Bodrum'a tersane yapmak için gelen Kızılhisarlı Mustafa Paşa tarafından 1723 yılında inşa ettirilen, İskele Meydanı'ndaki Bodrum Kalesi karşısında bulunan Kızılhisarlı Mustafa Paşa Cami, halk arasında 'Eski Camii' ve 'Merkez Cami' olarak da biliniyor.

Üzeri çatı ile örgülü olan caminin önünde de birbirlerine yuvarlak kemerlerle bağlı iki sütun bulunuyor. Üç bölümlü bir son cemaat yeri de yer alan tek minareli caminin minberi tahtadan, mihrabı ise mermerden yapılmış.

Şanlıurfa'nın 6 bin kişilik Ulu Camisi

İnanç turizminin önemli merkezlerinin başında gelen Şanlıurfa'da bulunan yaklaşık 2 bin cami arasında, 841 yıl önce Büyük Selçuklular döneminde yapıldığı tahmin edilen Ulu Cami, kentte namaz kılanların tercih ettiği mekanların başında geliyor.

Selçuklu mimarisinin uygulandığı 75 kolon üzerine inşa edilen camide aynı anda yaklaşık 6 bin kişi ibadet edebiliyor. Anadolu'da ilk kez son cemaat yerinin kullanıldığı Şanlıurfa Ulu Cami, yatık dikdörtgen planlı bir yapısıyla dikkati çekiyor.

Çok ayaklı camiler grubunda yer alan ibadethanenin kapısında 14 sivri kemerli avluya açılan paye yer alıyor.

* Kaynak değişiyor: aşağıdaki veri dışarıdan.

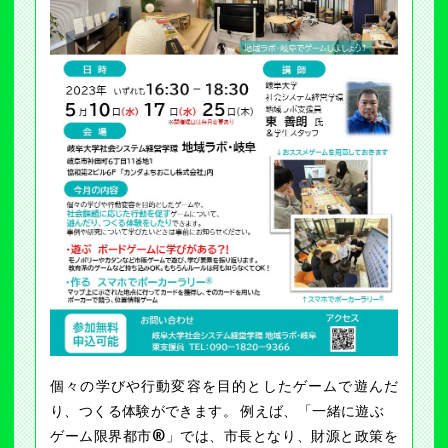
個々の学びや行動変容を目的としたゲームで遊んだ
り、つくる体験ができます。 例えば、「一緒に遊ぶ
ゲーム限界都市®」では、市長となり、財源と政策を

Öte yandan Cumhuriyet döneminde bir saat eklenen minaresi, aynı zamanda şehrin ilk ve tek saat kulesi görevini üstleniyor.

810 yıllık çivisiz ahşap cami

Samsun'un Çarşamba ilçesinde 810 yıl önce çivi kullanılmadan ahşaptan yapılan Göğceli Camisi, mimarisiyle görenleri büyülüyor.

İlçenin 3 kilometre doğusundaki Hasbahçe Mahallesinde Göğceli Mezarlığı içinde bulunan, ahşaptan yığma tekniğinde inşa edilen cami, bölgede en fazla ziyaret edilen mabetler arasında yer alıyor.

Denkrokronoloji alanındaki araştırmalarıyla tanınan Amerikalı bilim adamı Peter Ian Kuniholm'un yaptığı testler sonucunda 1206'da inşa edildiğini belirlediği tarihi caminin, köşelerde kurtboğazı geçmelerle, duvar boyunca tek parça olarak uzatılan, ahşap perdelerle inşa edildiği biliniyor.

Göğceli Cami, Türkiye sınırları içinde ayakta kalabilen, en eski ahşap cami olarak kabul ediliyor.

Caminin üzeri aktarılırken kirişlerinin birisinde Arapça harflerle yazılı 592 tarihine rastlandığı, isminin o zamanlarda mezarlıklara 'Göç eli' denilmesi sebebiyle verildiği, zamanla bu ismin halk arasında Göğceli Camii olarak değiştiği biliniyor.

Şehzadeler kenti' camileri

Osmanlı sultanlarından Fatih Sultan Mehmet'in fethettiği, Yavuz Sultan Selim'in yönettiği, Kanuni Sultan Süleyman'ın doğduğu şehir olan 'şehzadeler kenti' olarak bilinen Trabzon'un tarihi camileri ilgi görüyor.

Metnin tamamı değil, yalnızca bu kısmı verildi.